People from all walks of life were buzzing about it when the seven-state "Big Game" lottery jackpot shot up to a record \$363 million last year. Virtually every TV station dispatched a news truck to a convenience store to show long lines of people waiting to buy tickets. Joy born of anticipation poured from the mouths of those who had a mike stuck in their face. Everyone had plans for the money.

A revealing sidebar occurred during that outbreak of lottery fever when the Illinois State Lottery began broadcasting TV and radio ads telling people not to get carried away buying lottery tickets. This after previously flooding the airwaves with clever ads egging them on to do exactly that. It was like dousing the audience with cold water after showing a porn flick.

Lottery officials felt uncharacteristic pangs of social responsibility because whenever publicity kicks in about a big jackpot, those who can least afford it tend to spend way too many dollars on lottery tickets. The odds against winning the \$363 million Big Game were calculated at around 76 million to one. By digging a little into the rent money, folks could reduce the odds by a factor of 10. Adventuresome souls could dig even deeper and reduce it by a factor of 100, coming ever so close to a sure thing at just 760,000 to one.

Someone calculated that if you bought 50 tickets every week, you'd win the jackpot about once every 30,000 years. To do so within a reasonable human time span of 30 years would require 50,000 tickets a week. At a buck a ticket, that's \$2.6 million a year for 30 years.

Lotteries thrive because the vast majority of people who play haven't a clue to such arithmetic. If any politician dared propose a special tax on the mathematically challenged, it would spell the end of his career.
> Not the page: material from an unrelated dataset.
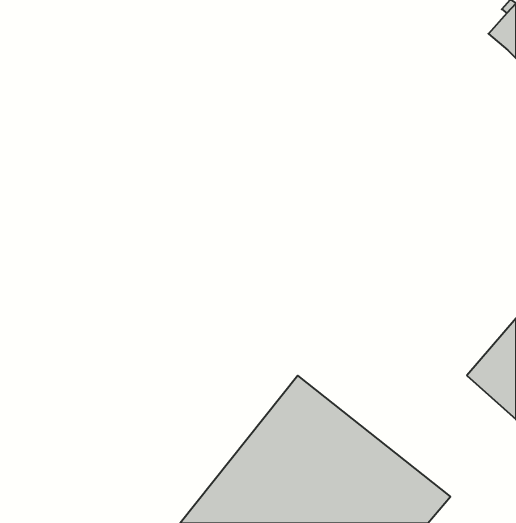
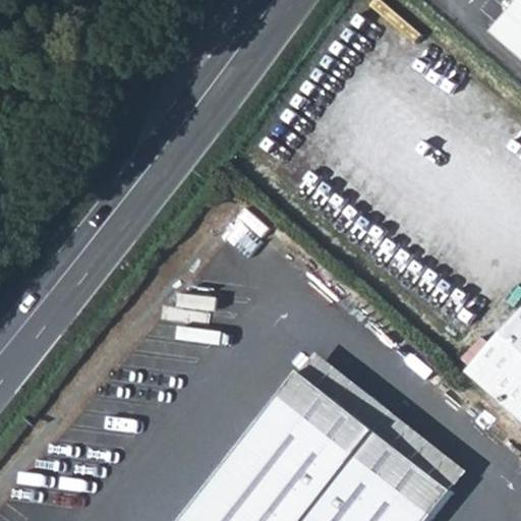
building: none -> [296,354,464,494]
A lottery is a safer way to do so.

I hang around with mostly educated, sensible folks; yet, even within my circle of friends, almost everyone joins the action when the jackpot goes sky-high. Except me. I'm about the only person I know who has never bought a lottery ticket. Sometimes that makes me feel like I'm the only one around who understands math.

Granted the odds are tiny, say all my friends, but it's still a slim chance, and by not buying a ticket, I have absolutely no chance to win. They're right, of course. It's comforting to know my friends have at least that much mathematical acumen.

In response, I always confess that I, too, occasionally fantasize about becoming filthy rich through sheer dumb luck. It's just that I'm counting on it happening through inheritance from a rich long-lost uncle. The odds of this occurring have to be at least equal to that of my winning the Big Game, and it doesn't cost me a buck.

Lottery fever is a symptom of the social phenomenon explained in the classic 1988 book by John Allen Paulos, Innumeracy: Mathematical Illiteracy and Its Consequences. It ought to be required reading in every high school in the country. Were it so, state-sponsored lotteries might shrivel away, and wiser public policies come about through an electorate that would understand, for instance, that odds of 76 million to one is just about the same as saying something will not happen.

Then again, from a purely selfish perspective, a wiser electorate is not in my best interest. My already aggravating tax burden would be even more onerous without all those suckers spending their rent money on lottery tickets.

Thank you, innumerate masses. Who would have thought it possible to live in a society where the have-nots so enthusiastically subsidize the haves.